The European Central Bank (ECB) reports a “significant slowdown in economic growth during the second quarter” for the eurozone and predicts “moderating momentum in the near term against a backdrop of high uncertainty.” According to its latest economic bulletin, recent surveys indicate “only modest expansion overall in both the manufacturing and services sectors.”
The ECB highlights that higher actual and anticipated tariffs, a strengthening euro, and persistent geopolitical uncertainty are reducing businesses’ willingness to invest. It further notes that “inflation prospects are more uncertain than usual due to volatility in the global trade policy landscape.” Annual inflation reached 2.0% in June 2025, up from 1.9% in May, with underlying inflation indicators broadly consistent with the Governing Council’s medium-term 2% target.
However, the central bank outlined significant risks to the inflation outlook. A stronger euro could push inflation lower than expected. Conversely, inflation could rise if higher tariffs trigger reduced demand for euro area exports and a shift towards imports from countries like China with excess production capacity. The ECB also warned that fragmentation in global supply chains could drive up import prices and tighten domestic capacity constraints, boosting inflation. Increased spending on defense and infrastructure, alongside extreme weather events and the unfolding climate crisis, could also push food prices and overall inflation higher than anticipated.

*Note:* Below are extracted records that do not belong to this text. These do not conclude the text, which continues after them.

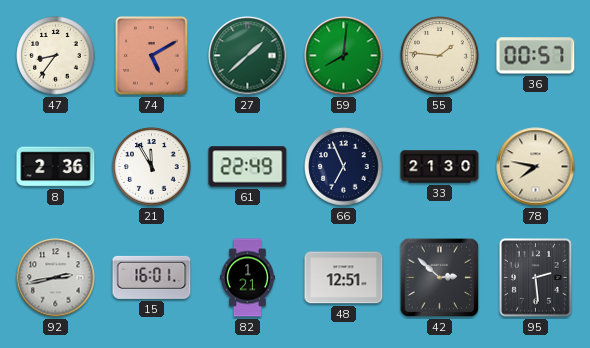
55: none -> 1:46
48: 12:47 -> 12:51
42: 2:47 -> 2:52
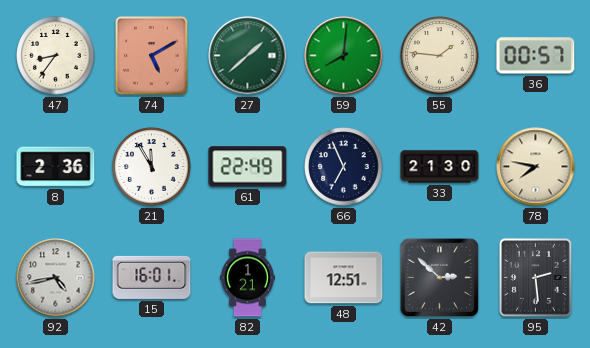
92: 2:43 -> 4:43
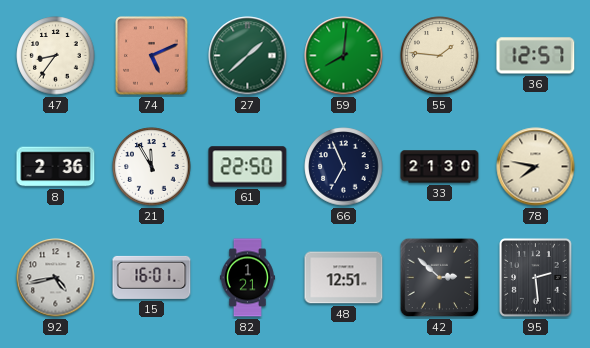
74: 5:10 -> 5:11
36: 00:57 -> 12:57
61: 22:49 -> 22:50
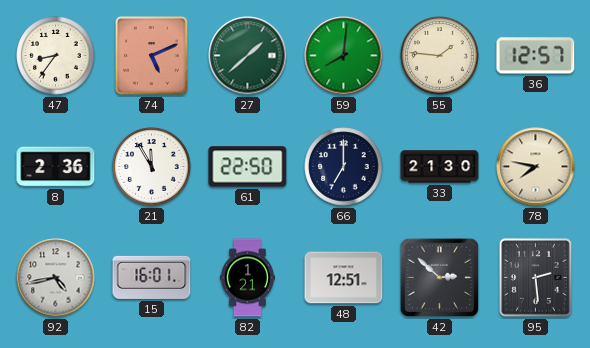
66: 6:56 -> 7:00
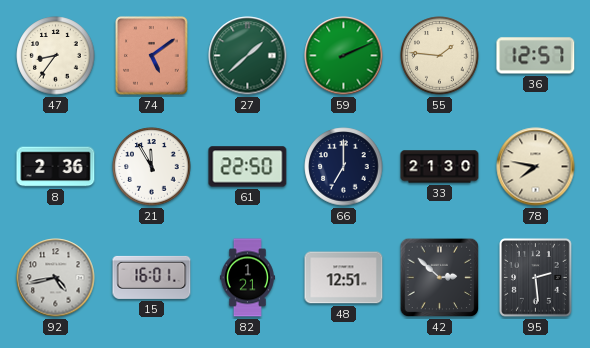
74: 5:11 -> 5:09
59: 8:01 -> 2:11
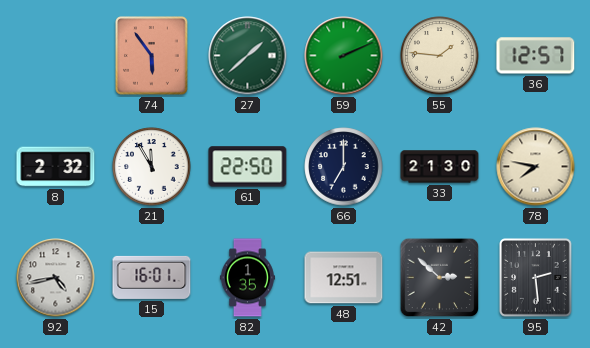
47: 8:36 -> none
74: 5:09 -> 5:54
8: 2:36 -> 2:32
82: 1:21 -> 1:35
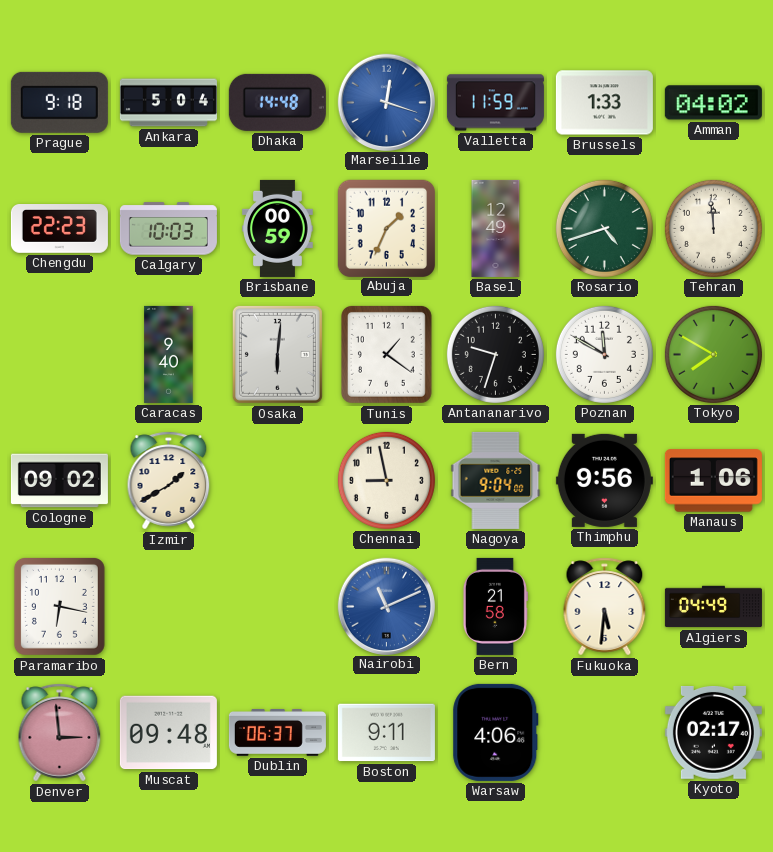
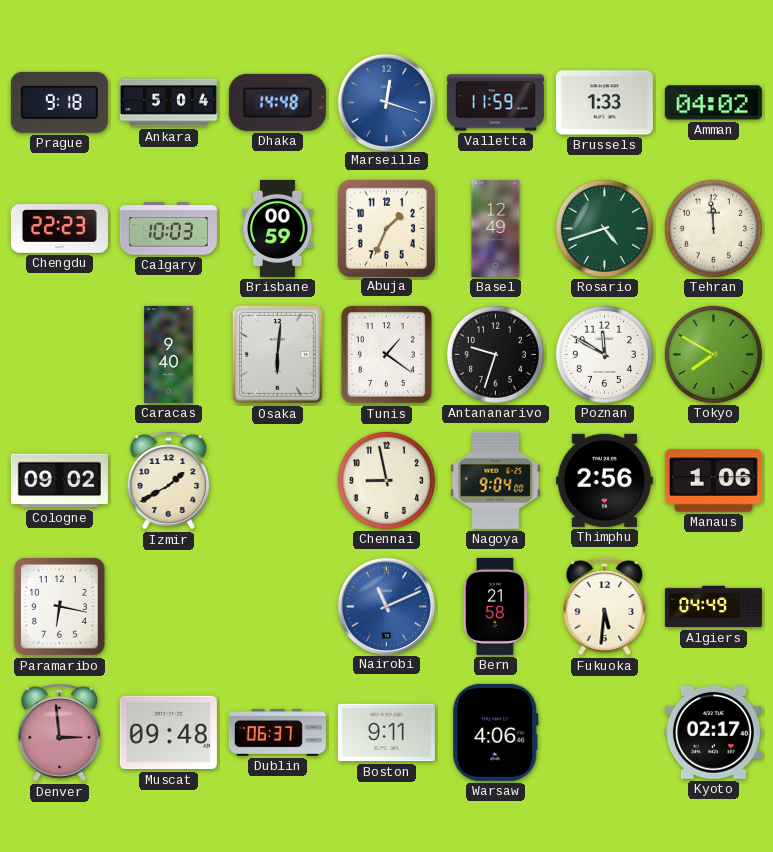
Thimphu: 9:56 -> 2:56
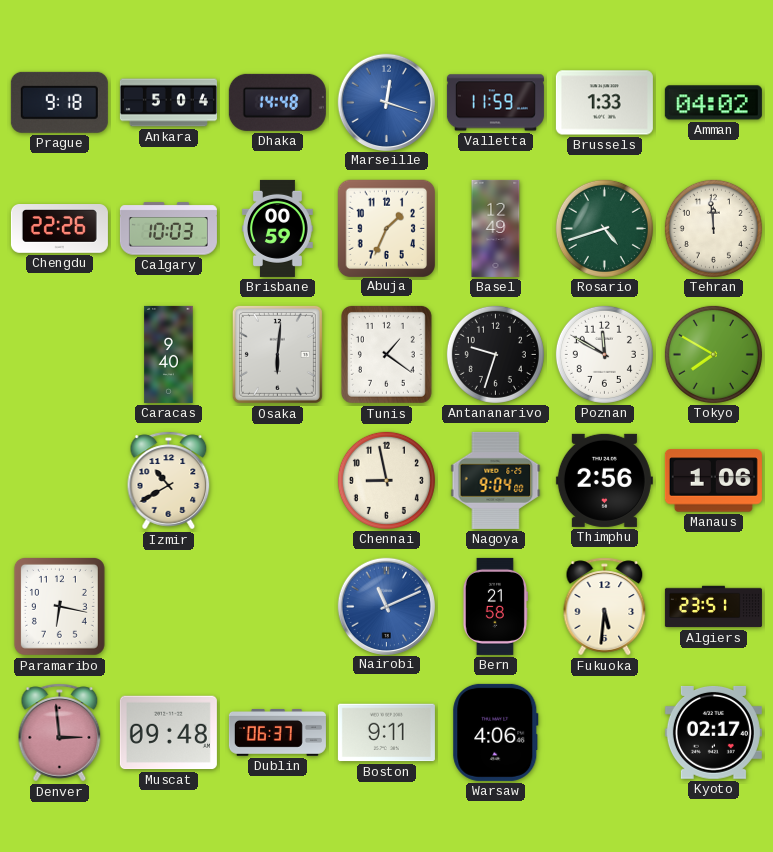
Chengdu: 22:23 -> 22:26
Cologne: 09:02 -> none
Izmir: 1:40 -> 10:40
Algiers: 04:49 -> 23:51
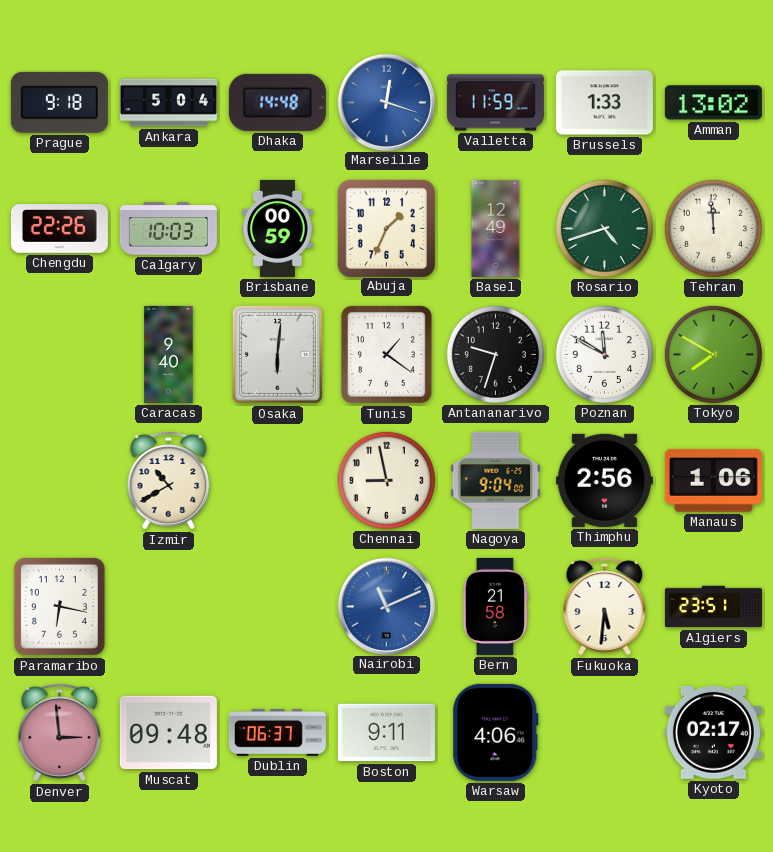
Amman: 04:02 -> 13:02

Meanwhile, falling interest rates are stimulating household mortgage demand within the eurozone. In contrast, tariffs and geopolitical tensions are acting as a brake on corporate credit. The ECB bulletin states that “Banks’ concerns about clients’ economic risks had a tightening impact on credit standards,” though this was largely offset by increased competition among lenders. Consequently, corporate loan demand saw a slight increase in Q2, aided by lower rates. Nonetheless, businesses maintained caution due to global uncertainty and trade tensions.
“Many banks cited the dampening effect of global uncertainty and related trade tensions on corporate loan demand,” the report specified. For housing loans, the ECB attributes the strong surge in demand primarily to falling interest rates, improved residential real estate market prospects, and, to a lesser extent, rising consumer confidence.